Have a look at the terse, direct statement issued by SpinVox in reaction to today’s BBC news story.

It includes no names. No ‘hello, it’s Daniel/Christian/Somebody here’. No personality whatseover.

Perhaps, then, their direct and officious statement underlines the unimaginable panic going on at their Marlow HQ?

Whither the friendliness, the approachable hi-ya, the ‘listen, it’s not like that?’

Indeed, the SLOW response out of Marlow today (it took them until 3.33pm to publish their statement) is perhaps a story in itself. There’s been nothing public out of the company at all before then.

For your average FTSE, that slow, measured strategy is perfectly fine — but from uber-fast-connected-social-media-SpinVox? Disappointing and strange.

This is the day you need James Whatley (their social media chap). So integral is Mr Whatley that the SpinVox statement is actually published on the company’s blog, bearing his name and contact details.

THIS is when you needed James to be right there, laptop burning, showing attention to the legions of interested parties across multiple social media channels. James is smart enough to avoid getting drawn into conversations without having appropriate authority — but he could have at least kept us in the Twitter-sphere (and many of the mobile industry A-list) updated with holding comments.
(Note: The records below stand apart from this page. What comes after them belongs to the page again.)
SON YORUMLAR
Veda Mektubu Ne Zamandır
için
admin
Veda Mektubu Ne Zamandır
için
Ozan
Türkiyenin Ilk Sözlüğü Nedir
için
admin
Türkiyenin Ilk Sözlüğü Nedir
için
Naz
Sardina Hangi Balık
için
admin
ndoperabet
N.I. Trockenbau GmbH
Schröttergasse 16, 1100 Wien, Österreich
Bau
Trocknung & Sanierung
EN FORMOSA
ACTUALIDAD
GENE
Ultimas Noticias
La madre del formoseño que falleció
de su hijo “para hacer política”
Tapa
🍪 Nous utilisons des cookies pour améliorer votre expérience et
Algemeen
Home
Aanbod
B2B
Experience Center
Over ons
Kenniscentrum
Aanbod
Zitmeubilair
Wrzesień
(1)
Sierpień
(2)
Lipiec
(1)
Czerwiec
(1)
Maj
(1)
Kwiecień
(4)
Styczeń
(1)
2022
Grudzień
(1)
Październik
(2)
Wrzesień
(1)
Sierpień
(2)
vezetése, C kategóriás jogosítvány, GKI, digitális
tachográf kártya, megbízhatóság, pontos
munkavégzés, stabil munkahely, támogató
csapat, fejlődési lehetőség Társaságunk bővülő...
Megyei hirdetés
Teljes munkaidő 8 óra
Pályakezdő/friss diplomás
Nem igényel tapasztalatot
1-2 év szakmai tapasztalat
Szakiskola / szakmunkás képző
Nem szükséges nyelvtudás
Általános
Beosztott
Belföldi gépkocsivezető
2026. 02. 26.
I’m willing to bet he’d have been posting half hour messages along the lines of ‘Official response at 3.30pm folks, standby, all is good’.

That approach would have kept a lot of people from speculating — myself included.

Why?

Because we all know the chap. Because he’s invested time, effort and money (SpinVox’s cash as well as his own) in ensuring that we know him, his relaxed, friendly, confident style. A few words from him — so we knew he was ‘on it’ and ‘dealing with it’ — would have sent us back to our desks to look at The Onion until 3.30pm.

James would have ensured that the SpinVox statement came from a named individual; that there was plenty of notice via Twitter; that inaccurate statements being published all over the social web would have been tagged with a ‘er, not quite — standby for our official response’ immediately.

It just so happens that James is away this week — something that’s terribly unfortunate for SpinVox. I’ve always got the impression that James has been the moderating influence at the company — opening them up — forcibly — to using the new social mediums, assuring and advising as necessary. James knows how to do this because he knows so many of the people — directly — who’re covering the issue.

It’s typical that he’s somewhere in America at the moment just when they could really, really have used his skills.

Meanwhile let’s see how things go over this evening and tomorrow.

My brief advice to SpinVox: Get personal, get in-depth, get multiple film-crews in to the company TODAY, get your agenda up and out over all the social media channels pronto.

7 COMMENTS

  1. Agreed! As I said on Twitter this morning:

    “Side affect of this #spinvox stuff. Disappointing to see that @whatleydude actually does have a life outside of the internet! I'm jealous!”

  2. Reading that press release, I'm 100% comfy with Spinvox. Sadly it will remain an urban myth that it employs 50,000 children in the Philippines to transcribe your SMS. That's just the way things go, but at least James will have something to do for the next 5 years when he gets back and over the Lucozade sugar-coma comedown.

  3. Reading that press release, I'm 100% comfy with Spinvox. Sadly it will remain an urban myth that it employs 50,000 children in the Philippines to transcribe your SMS. That's just the way things go, but at least James will have something to do for the next 5 years when he gets back and over the Lucozade sugar-coma comedown.